Advertisement

Para transferi endüstrisi FinTech etkisi ile dünya genelinde büyük bir hızla değişiyor, beklenmedik şekilde gelişiyor. Diğer yandan geleneksel aracılar tarafından uzun yıllardır sunulan iş modelleri yavaş, zor ve pahalı olmakla eleştiriliyor.

Ülkemizde yaklaşık 30 senedir bir bankadan diğerine aynı gün içerisinde oldukça hızlı ve ekonomik bir şekilde para transferi yapabiliyoruz. Gel gör ki aynı işlemi iki farklı ülke arasında yapmak istediğimiz zaman ise işler fazlasıyla karışıyor. Para birimi dolar olduğunda Amerika’daki bankalar, para Euro olduğu zaman ise Avrupa’daki bankalar devreye giriyor. Bu durum da kimi zaman transfer edilen tutarın yüzde 30’una ulaşan, kabul edilemeyecek, maliyetler çıkarıyor.

Geçen ay duyurulan; düşük değerli ve sınır ötesi ödemeler için hızlı, uygun maliyetli bir hizmet olan SWIFT Go ise bu alternatiflerin en önemli örneklerden biri. SWIFT Go, küçük işletmelerin ve tüketicilerin hızlı, öngörülebilir, son derece güvenli ve rekabetçi fiyatlara sahip düşük değerli sınır ötesi ödemeleri doğrudan banka hesaplarından göndermelerini sağlayan bir hizmet. Yedi önde gelen küresel banka da bu hizmeti kullanmaya başladı.

SWIFT Go’yu diğer para transferi hizmetlerinden ayıran özelliklerinden kısaca bahsetmek gerekirse:

Hız: Tek bir ödeme biçimi, doğrudan işleme sürecini artırırken, ön doğrulama hizmetleri gibi gecikmelere neden olan sorunları ortadan kaldırıyor.

Öngörülebilirlik: Bir ödemenin miktarı, zamanı, ücretleri ve döviz kuru önceden bilinir. Bir ödemenin gönderici ve alıcısı, durumu gerçek zamanlı olarak takip edebilir.

Kullanım Kolaylığı: Kullanıcı deneyimi, önceden bilinen veri gereksinimleriyle basit ve akıcıdır. Sıkı ağ doğrulaması, ödemelerinin kolay başlatılmasını ve işlenmesini sağlar.

Rekabetçi fiyatlar: İşlem ücretleri, müşterilerine tam şeffaflık sağlayabilmeleri için finansal kurumlar arasında önceden kararlaştırılır; artan düz geçişli işleme, işlem maliyetlerini daha da azaltır.

Güvenlik: Ödeme ağının güçlü güvenliği tarafından destekleniyor.

SWIFT’i bu yeniliğe iten ise son 5 yıldır giderek artan sayıdaki yeni FinTech girişimlerinin, uluslararası küçük tutarlı para gönderme işlemlerini daha hızlı ve daha kolay gerçekleştirtmek için çalışmalar yapması.
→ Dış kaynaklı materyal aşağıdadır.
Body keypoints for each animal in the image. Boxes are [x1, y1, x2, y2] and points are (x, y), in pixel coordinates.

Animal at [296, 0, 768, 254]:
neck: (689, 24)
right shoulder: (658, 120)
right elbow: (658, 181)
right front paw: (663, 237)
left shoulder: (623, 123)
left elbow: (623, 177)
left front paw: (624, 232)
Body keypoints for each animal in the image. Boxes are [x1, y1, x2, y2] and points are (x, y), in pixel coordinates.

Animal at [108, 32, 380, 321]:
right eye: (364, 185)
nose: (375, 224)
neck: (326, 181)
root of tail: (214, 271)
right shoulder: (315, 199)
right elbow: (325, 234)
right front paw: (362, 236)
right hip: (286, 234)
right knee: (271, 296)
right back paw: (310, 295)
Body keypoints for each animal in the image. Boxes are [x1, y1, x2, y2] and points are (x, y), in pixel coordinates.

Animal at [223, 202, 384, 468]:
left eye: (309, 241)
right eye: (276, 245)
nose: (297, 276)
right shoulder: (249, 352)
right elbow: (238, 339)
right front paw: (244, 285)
Son zamanlarda oldukça tercih edilen TransferWise da bu başarılı start-up’lardan biri. TransferWise 2011 yılında faaliyete geçmesine rağmen, kişiden kişiye (Peer-to-Peer / P2P) para transferi işinde büyük başarı kazanarak adını duyurdu. Merkezi Londra'da bulunan bu girişim, Sir Richard Branson da dahil olmak üzere sektördeki bazı deneyimli yatırımcılardan ilgi gördü ve finansman sağladı. Bankaların yurtdışı transferleri için oldukça fazla ücret almalarını eleştirerek düşük maliyetli para transferlerinde yurtdışına kolay ve hızlı bir şekilde para transferi yapabilmeyi kullanıcılarına vaat eden TransferWise, son üç yıllık dönemde gösterdikleri sağlam büyümeleriyle birlikte start-up’ların ödeme piyasasında oldukça etkili olduğunu bir kez daha bizlere kanıtlayan örneklerden sadece biri oldu.
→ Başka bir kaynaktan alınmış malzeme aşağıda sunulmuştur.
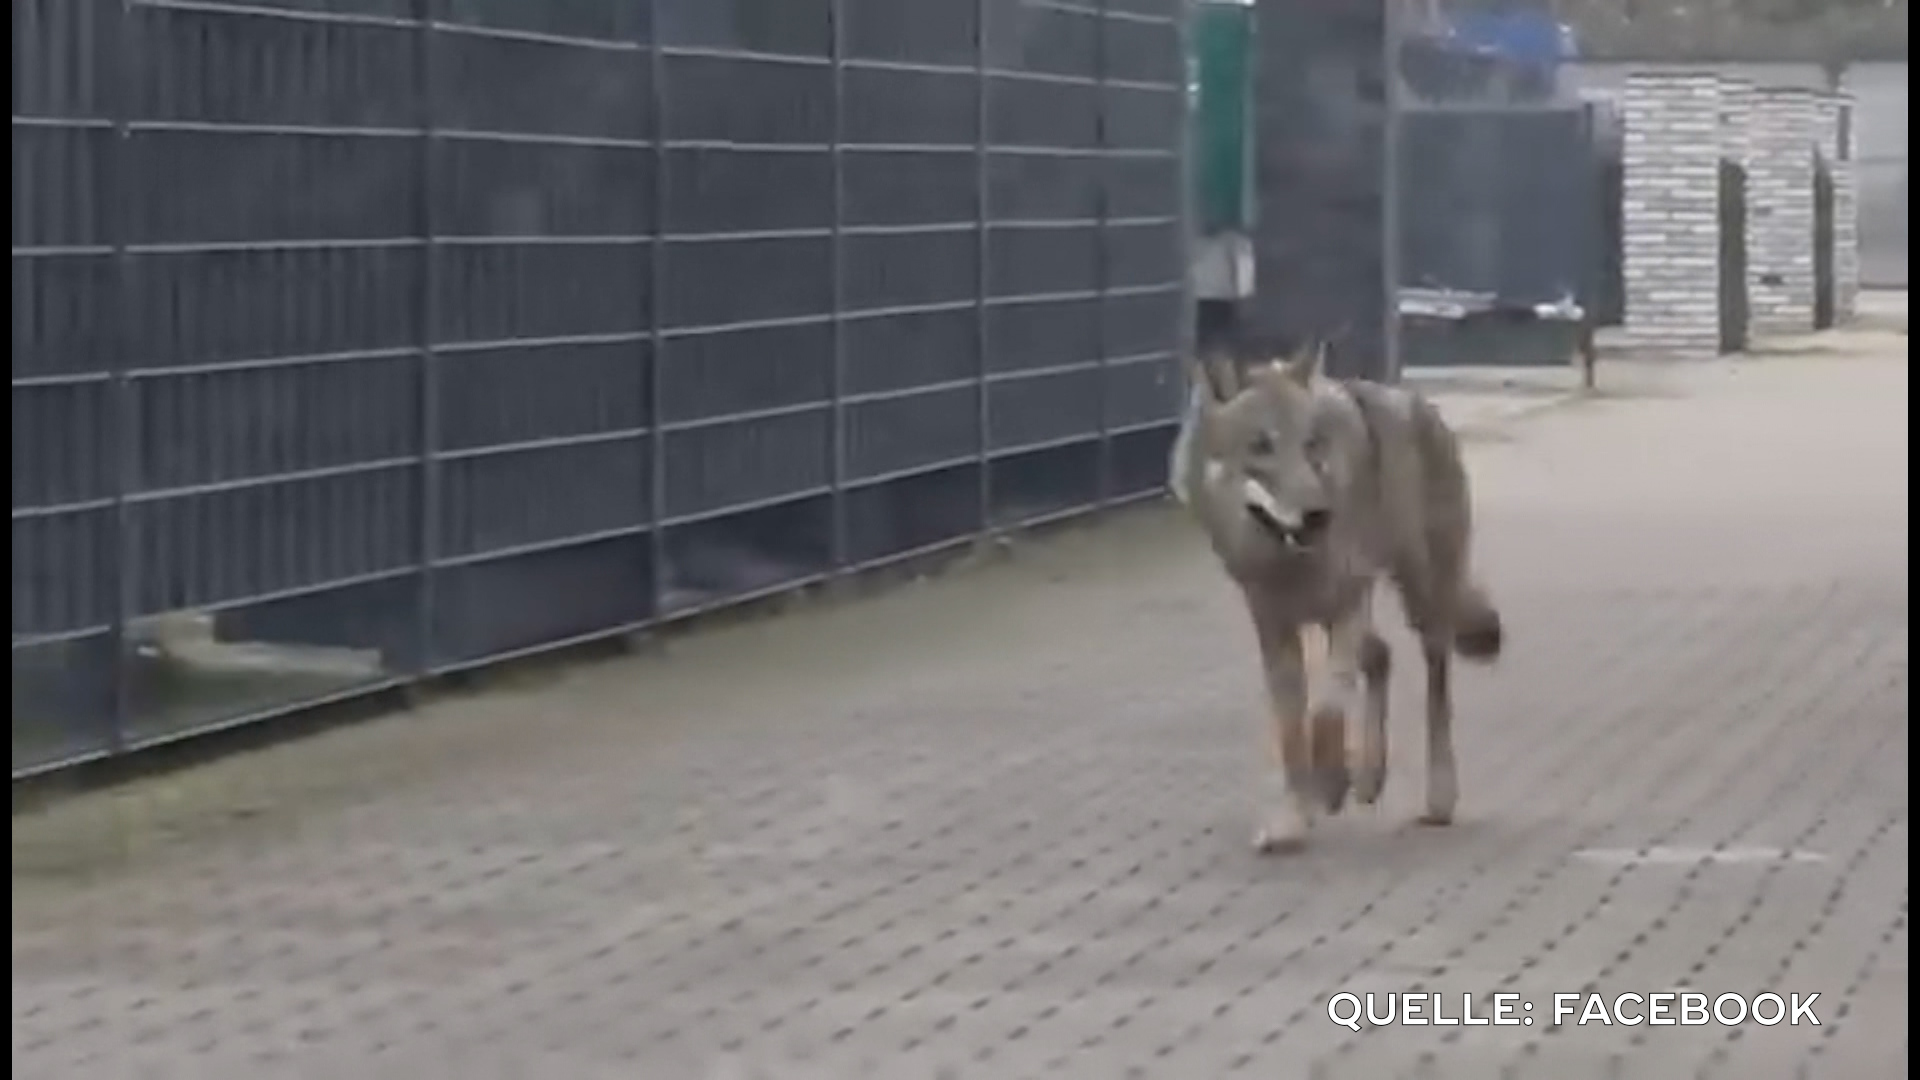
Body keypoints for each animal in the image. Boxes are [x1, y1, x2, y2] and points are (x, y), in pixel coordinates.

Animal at [1168, 340, 1504, 853]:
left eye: (1312, 445)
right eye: (1260, 445)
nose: (1318, 515)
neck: (1284, 564)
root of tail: (1426, 408)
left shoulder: (1346, 605)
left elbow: (1325, 713)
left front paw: (1328, 783)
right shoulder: (1274, 625)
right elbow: (1292, 729)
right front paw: (1293, 818)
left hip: (1421, 600)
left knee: (1435, 682)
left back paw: (1436, 797)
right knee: (1382, 656)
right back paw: (1369, 777)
Bu yazıyı kaleme alırken hem mevcut durumu ortaya koymak hem de ülkemizin 30 senedir bu alanda dünyanın en ileri teknolojileri geliştiren bir bankacılık ekosistemine sahip olduğunu tekrar vurgulamak istiyorum. Bu bilgi birikiminin FinTech’ler ile kurulan iş birlikleri sayesinde küreselleşen dünyaya entegre olması ise en büyük arzum ve hayalim.